What the study found
KEYNOTE-006 was a randomized, phase 3 trial that compared pembrolizumab — an antibody that blocks the PD-1 immune checkpoint — against ipilimumab, an anti-CTLA-4 antibody that was then a standard immunotherapy, in patients with advanced (unresectable or metastatic) melanoma. Patients received one of two pembrolizumab dosing schedules or ipilimumab. Pembrolizumab improved both progression-free survival and overall survival compared with ipilimumab, and did so with a lower rate of severe (high-grade) treatment-related side effects.
How the two drugs differ
Both drugs are immunotherapies, but they release different brakes on the immune system. Ipilimumab targets CTLA-4, a checkpoint that acts early in T-cell activation. Pembrolizumab targets PD-1, a checkpoint that tumors exploit later, inside the tissue, to switch off T cells that have already recognized them. Blocking PD-1 lets those T cells keep attacking the tumor.
Why it matters
Before checkpoint inhibitors, metastatic melanoma had few durable treatment options. Results like KEYNOTE-006 helped move PD-1 blockade to the front line for advanced melanoma and informed the broader use of checkpoint inhibitors across many cancer types.

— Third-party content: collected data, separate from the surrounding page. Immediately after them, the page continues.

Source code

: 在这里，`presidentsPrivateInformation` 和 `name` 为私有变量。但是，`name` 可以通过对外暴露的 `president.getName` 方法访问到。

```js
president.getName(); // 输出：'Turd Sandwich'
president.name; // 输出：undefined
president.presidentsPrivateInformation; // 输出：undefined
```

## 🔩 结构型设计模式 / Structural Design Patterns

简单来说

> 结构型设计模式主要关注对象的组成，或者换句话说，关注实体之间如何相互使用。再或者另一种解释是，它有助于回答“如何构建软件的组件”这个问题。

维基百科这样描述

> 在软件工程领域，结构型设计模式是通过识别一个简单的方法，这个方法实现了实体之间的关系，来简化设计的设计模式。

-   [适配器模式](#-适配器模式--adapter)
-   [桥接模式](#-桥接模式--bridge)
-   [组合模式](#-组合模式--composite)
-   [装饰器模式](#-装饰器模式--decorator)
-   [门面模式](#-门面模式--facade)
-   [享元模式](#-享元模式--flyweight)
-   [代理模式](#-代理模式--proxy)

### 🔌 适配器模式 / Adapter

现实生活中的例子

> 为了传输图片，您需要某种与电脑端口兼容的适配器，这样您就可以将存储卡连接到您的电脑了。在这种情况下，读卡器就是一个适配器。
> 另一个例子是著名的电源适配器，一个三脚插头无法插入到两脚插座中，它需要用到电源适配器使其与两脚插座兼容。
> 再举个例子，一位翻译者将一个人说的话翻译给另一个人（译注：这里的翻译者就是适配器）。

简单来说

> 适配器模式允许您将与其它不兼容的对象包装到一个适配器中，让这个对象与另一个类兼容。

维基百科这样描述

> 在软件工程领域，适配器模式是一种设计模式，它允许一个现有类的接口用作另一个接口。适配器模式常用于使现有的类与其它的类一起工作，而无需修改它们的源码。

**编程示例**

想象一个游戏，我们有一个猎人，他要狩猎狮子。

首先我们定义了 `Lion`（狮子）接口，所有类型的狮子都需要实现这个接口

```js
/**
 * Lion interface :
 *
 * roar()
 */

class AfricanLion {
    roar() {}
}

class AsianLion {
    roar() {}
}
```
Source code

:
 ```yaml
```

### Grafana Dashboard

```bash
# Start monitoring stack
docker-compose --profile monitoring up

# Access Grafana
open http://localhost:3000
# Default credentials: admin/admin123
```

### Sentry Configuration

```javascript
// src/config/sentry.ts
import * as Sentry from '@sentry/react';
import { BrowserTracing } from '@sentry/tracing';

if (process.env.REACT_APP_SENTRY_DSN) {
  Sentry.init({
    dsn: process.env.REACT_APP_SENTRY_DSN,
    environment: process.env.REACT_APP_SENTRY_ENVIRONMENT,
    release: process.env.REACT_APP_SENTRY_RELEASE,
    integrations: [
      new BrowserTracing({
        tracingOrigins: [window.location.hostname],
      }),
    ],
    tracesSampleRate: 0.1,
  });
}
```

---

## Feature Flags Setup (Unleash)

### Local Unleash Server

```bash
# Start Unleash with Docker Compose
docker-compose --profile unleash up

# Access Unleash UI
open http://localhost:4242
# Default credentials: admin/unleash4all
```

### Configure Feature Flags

The U.S. National Cancer Institute now lists checkpoint inhibitors among standard immunotherapy approaches.
What is still uncertain
A trial result describes averages across a studied population, not any one person's outcome. Checkpoint inhibitors do not work for everyone; responses vary by tumor type and biomarker status, and they carry immune-related side effects that require medical monitoring. Which patients benefit most, and how best to combine or sequence these drugs, remains an active research question.